◆ **What you need to do**
Pull out each line of the data below that contains the word "certificado".

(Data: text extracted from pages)

-.-.-

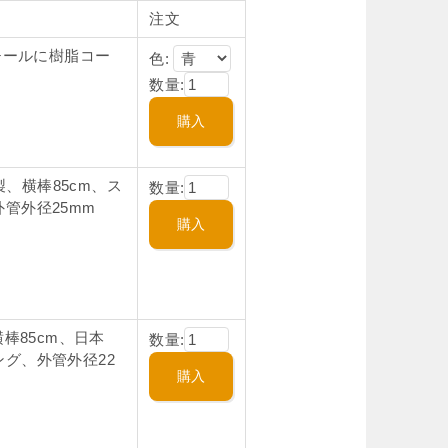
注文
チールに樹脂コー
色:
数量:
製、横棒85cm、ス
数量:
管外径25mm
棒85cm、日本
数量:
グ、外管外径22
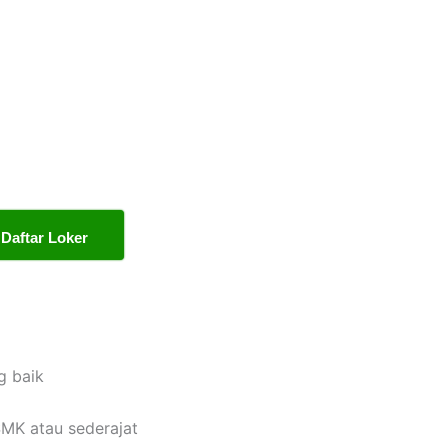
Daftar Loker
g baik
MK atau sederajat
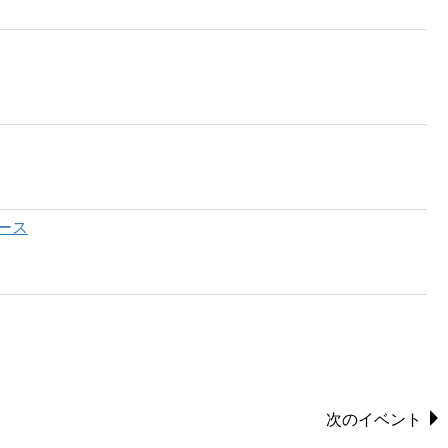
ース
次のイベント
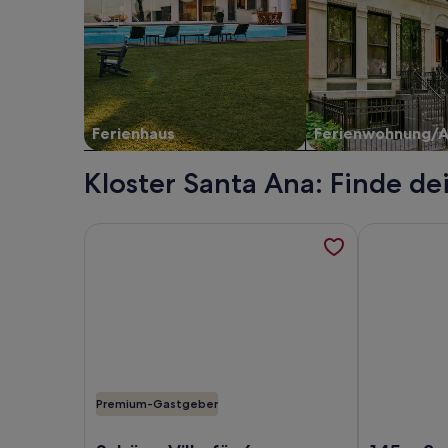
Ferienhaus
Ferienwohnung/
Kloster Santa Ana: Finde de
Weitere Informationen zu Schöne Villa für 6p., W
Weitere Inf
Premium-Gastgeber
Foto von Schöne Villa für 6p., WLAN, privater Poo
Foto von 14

-.-.-

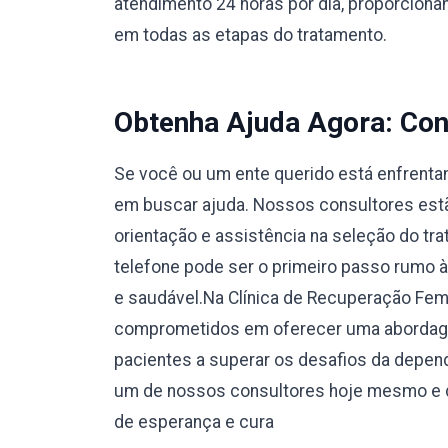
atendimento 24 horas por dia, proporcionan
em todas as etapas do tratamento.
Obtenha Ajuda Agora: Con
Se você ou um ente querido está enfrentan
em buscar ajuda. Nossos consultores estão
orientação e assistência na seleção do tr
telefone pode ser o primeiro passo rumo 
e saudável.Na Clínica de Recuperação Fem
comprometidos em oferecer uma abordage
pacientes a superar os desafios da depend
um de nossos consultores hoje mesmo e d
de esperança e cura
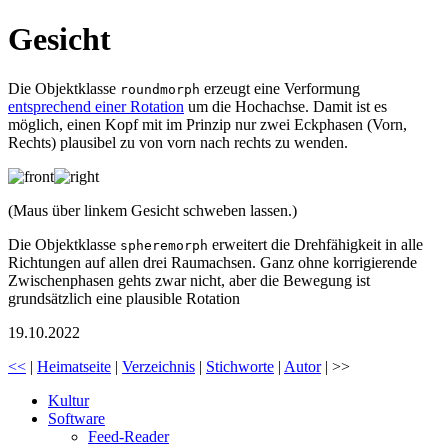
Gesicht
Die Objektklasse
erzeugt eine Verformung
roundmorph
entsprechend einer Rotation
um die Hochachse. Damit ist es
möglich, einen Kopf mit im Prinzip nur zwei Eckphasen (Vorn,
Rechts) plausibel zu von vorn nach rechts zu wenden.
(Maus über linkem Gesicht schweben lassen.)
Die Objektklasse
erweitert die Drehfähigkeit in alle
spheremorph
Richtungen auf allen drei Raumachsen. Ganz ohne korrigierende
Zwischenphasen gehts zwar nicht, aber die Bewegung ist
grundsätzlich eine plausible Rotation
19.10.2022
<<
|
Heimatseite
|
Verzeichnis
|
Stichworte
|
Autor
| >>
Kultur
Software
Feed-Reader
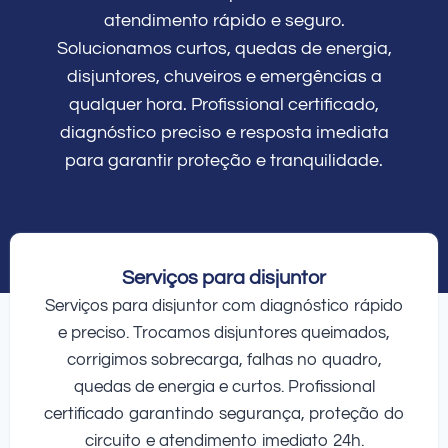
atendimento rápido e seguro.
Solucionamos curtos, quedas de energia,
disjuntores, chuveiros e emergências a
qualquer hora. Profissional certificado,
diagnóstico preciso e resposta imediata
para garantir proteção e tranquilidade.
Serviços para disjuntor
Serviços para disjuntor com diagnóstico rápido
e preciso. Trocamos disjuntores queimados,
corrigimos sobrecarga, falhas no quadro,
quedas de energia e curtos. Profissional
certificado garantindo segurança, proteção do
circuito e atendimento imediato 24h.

-.-.-

◆ **Solution for this problem**
qualquer hora. Profissional certificado,
certificado garantindo segurança, proteção do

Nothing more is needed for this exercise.